Vivian studied him. “And us?”
“We get to be ordinary.” He said it like it was a foreign word. “We get to be boring. We get to be safe.”
She leaned her forehead against his chest. He wrapped his arms around her.
“I can live with boring,” she said.
—
The drive to Vancouver took nine hours. Leo slept for most of it, curled in the back seat with a travel pillow and a stuffed rabbit that Vivian had bought at a rest stop in Ohio. The sun rose behind them, thin and pale.
Killian drove with one hand on the wheel and the other wrapped around Vivian’s. She watched the landscape shift from industrial strip malls to farmland to the distant peaks of the Cascade Range. The radio played low. A news bulletin confirmed that Owen Blackthorn had been transferred from the ICU to a federal detention facility. No bail. No exceptions.
At the border, a customs officer asked for their documentation. Killian handed over a set of papers that Silas had prepared—clean, untraceable, stamped with the seal of a provincial registry that didn’t ask questions. The officer waved them through.
They reached Vancouver as the afternoon light turned gold and soft. The apartment Silas had arranged was on the top floor of a converted warehouse, with exposed brick and a view of the harbor. It smelled like paint and fresh linen.
Leo explored the space with the cautious curiosity of a child who had learned not to trust new places. Vivian showed him the bedroom that would be his, the window that looked out at the water, the shelf where his books would go. He picked up a picture frame—empty—and looked at her.

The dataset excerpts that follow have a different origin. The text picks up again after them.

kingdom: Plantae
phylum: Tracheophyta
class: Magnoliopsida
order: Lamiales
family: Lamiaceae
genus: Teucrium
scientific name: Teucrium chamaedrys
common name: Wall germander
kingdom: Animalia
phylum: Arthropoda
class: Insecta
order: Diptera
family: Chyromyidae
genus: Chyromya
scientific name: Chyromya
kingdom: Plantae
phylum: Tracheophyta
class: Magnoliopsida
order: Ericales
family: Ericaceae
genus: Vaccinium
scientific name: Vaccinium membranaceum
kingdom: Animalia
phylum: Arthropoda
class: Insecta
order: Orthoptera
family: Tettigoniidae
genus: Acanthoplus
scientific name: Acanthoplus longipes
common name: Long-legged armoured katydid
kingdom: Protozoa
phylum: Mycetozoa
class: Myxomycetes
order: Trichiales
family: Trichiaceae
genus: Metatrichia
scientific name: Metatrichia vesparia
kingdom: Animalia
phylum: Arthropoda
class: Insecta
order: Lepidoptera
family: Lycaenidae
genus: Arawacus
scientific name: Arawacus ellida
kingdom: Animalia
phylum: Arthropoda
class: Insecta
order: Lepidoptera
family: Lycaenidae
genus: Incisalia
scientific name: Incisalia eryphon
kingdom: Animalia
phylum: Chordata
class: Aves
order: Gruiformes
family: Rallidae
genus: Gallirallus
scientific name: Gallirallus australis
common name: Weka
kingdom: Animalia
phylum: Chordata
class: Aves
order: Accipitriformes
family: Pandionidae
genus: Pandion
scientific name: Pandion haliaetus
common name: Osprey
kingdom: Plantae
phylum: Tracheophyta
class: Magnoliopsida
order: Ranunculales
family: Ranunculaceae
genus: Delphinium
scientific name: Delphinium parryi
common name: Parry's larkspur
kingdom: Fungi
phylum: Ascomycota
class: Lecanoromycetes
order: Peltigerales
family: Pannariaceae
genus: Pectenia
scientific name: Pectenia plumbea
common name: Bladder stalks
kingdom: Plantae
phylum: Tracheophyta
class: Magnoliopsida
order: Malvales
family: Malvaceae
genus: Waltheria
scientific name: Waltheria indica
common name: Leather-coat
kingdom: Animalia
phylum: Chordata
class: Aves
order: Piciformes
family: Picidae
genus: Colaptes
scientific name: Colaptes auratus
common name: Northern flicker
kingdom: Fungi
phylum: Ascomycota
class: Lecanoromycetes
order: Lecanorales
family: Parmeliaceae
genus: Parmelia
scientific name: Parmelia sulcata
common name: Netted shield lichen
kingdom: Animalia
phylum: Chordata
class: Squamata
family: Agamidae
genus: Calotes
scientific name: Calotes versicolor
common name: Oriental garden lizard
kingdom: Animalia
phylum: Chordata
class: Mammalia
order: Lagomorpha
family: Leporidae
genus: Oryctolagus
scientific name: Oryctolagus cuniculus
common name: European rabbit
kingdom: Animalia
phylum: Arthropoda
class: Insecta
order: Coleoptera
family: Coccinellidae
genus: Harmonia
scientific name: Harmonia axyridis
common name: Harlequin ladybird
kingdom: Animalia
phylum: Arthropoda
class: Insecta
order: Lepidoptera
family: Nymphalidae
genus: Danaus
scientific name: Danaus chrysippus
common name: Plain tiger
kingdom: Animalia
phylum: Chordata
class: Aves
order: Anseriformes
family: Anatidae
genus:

“Can we put a photo here?” he asked.
“We can put anything you want,” she said.
He nodded. Then he went to the window and pressed his palm against the glass.
Killian stood in the doorway, watching. He had carried the drive in his jacket pocket for the entire journey, a cold weight that had defined his life for three years. Now he pulled it out. The casing was scuffed. The data inside had been his shield, his leverage, his prison.
He took the drive to the kitchen. He placed it in the sink. He took a hammer from the toolbox that Silas had left under the counter.
Ten strikes. Twenty. The casing splintered. The circuit board cracked. He swept the fragments into a paper bag, tied it off, and dropped it in the trash.
When he turned around, Vivian was standing in the doorway.
“It’s done,” he said.
She walked to him. She took his face in her hands. She kissed him.
—
The rooftop was accessible through a fire door at the end of the hall. They went up at dawn the next morning, the three of them, wrapped in blankets against the cold. The city was still sleeping. The harbor was a sheet of dark glass, the mountains rimmed with amber light.
Leo sat between them, his legs dangling over the edge, his head heavy with sleep. Vivian leaned into Killian’s shoulder. The sunrise spread across the sky in layers of pink and gold, and for the first time in as long as any of them could remember, there was no clock ticking. No threat waiting. No shadow falling.
Killian pressed his lips to Vivian’s forehead. The warmth of her skin. The weight of his son against his side. The silence, full and final.
Vivian leaned into Killian’s shoulder. Leo slept between them. ‘No more running,’ she whispered. Killian kissed her forehead. ‘No more ghosts.’